Subject: Delian Problem
Date: Tue, 6 Nov 2001 15:02:53 +0000
From: Roger Wibberley

# Duplication of the Cube

### (straight edge and compass only)

Despite algebraic proofs to the contrary, this message seriously proposes a Euclidean solution to the problem of doubling the cube. It arises from a project designed to provide a Euclidean solution to the drafting of Equal Temperament, in which the octave is geometrically divided into 12 equal semitones (which is strictly contrary to the natural laws of acoustics, but which nonetheless was proposed by Aristoxenus and his followers through antiquity, and has become normal since the 19th century). No strictly geometric solution has so far been achieved. The barrier to finding a geometric solution to Equal Temperament has generally been thought to have been the inability to draft the cube root of 2 - without which the tempered major thirds were thought to be unattainable.

Having discovered a means of achieving a 12-semitone, equally-tempered scale, I am now proposing that this discovery demonstrates that the drafting of the cube root of 2 is not a prerequisite for the tempered scale, but rather arises from its solution.  ### Solution

Draw a right-angled ΔABC whose height (AB) is twice its width (BC), with hypotenuse AC. AB thus equals 2, and BC equals 1, and AC the square root of 5.

Bisect AB at point D so that AD = BD = BC.

At point D, errect DE perpendicular to AB such that DE = AD.

Draw a straight line from A to E.

Since AD = 1 and DE = 1, AE must equal the square root of 2. Place the compass point on A, and open it to the length AE.

With E as a point on the circumference of a circle with the radius AE, draw an arc which intersects the line AB. The point x6 where the arc intersects with BD marks the location on AB where the length from point A equals the square root of 2. Through point x6 draw a line parallel to BC. Let F denote its intersection with AC.

With straight edge, join BF and DF. The resulting internal triangle BFD can be termed a "Golden Triangle".

[This figure will now serve to convert Arithmetic Means into Geometric Means.]

Divide BC into 12 equal segments (using the standard Euclidean construction for dividing a given line into any number of equal portions). Connect each of the division points to A with a straight line (a radial). Each of the radials intersects sides DF and BF of the Golden Triangle.

At each point of intersection with DF, draw a straight line parallel to BF so as to intersect with BD. Similarly, at each point of intersection with BF, draw a straight line parallel to DF so as to intersect with BD.

[It will be noted that from the centre radial - no. 6 - at its points of intersection with BF and DF is projected a further triangle within the Golden Triangle whose sides meet at x6 on BD (the point marking the square root of AB). This shows how the arithmetic mean of BC has been converted into the geometric mean of BD meaning that the end point of the sixth radial, which is the (affine) average of B and C, corresponds to the point x6, for which (Ax6)2 = AD·AB.]

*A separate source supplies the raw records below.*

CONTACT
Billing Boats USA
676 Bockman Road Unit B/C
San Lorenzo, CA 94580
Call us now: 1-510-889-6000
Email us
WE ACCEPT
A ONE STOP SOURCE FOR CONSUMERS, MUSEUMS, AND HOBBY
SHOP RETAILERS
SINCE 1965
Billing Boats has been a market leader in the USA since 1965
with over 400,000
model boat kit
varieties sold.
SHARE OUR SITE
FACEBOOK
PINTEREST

Between side AB and radial A-11 can be seen twelve triangles whose bases lie along BD. Since all corresponding sides of these triangles are parallel, and since they are all touching triangles, and since their bases collectively occupy exactly the space BD, and since they are exactly accommodated between straight lines which converge at A, they must be proportional triangles. Furthermore, the points at which the bases of these triangles meet along BD must therefore correspond with the 12 mean proportionals between D and B.

Since, moreover, BD is equal to half AB, each of these positions along BD must equal successive powers of the twelfth root of 2 (signified here as "x"). Note that the distance along AB is always measured from A.

### Cube Root of 2

Since the radial A-8 marks off one-third the length BC, the Golden Triangle similarly drafts touching triangles which convert Arithmetic Means along BC into Geometric Means along BD.

Hence, the touching triangles whose bases Dx4, x4x8 and x8B lie along BD are similarly proportional triangles marking off successive powers of the cube root of 2. Thus Ax4 equals the cube root of 2, Ax8 equals the cube root of 2 squared, and AB is the cube root of 2 cubed, i.e. 2.

In relation, therefore, to AD, the length Ax4 must equal the cube root of 2.  ### Projection of the Cube Root of 2

The smaller cube uses a projected side length of 1.

The larger cube uses a projected side length of the cube root of 2. There is a dynamic illustration for the above argument. There is a mistake somewhere which is hard to locate; for, our reasoning relies on visual clues that fail on closer inspection.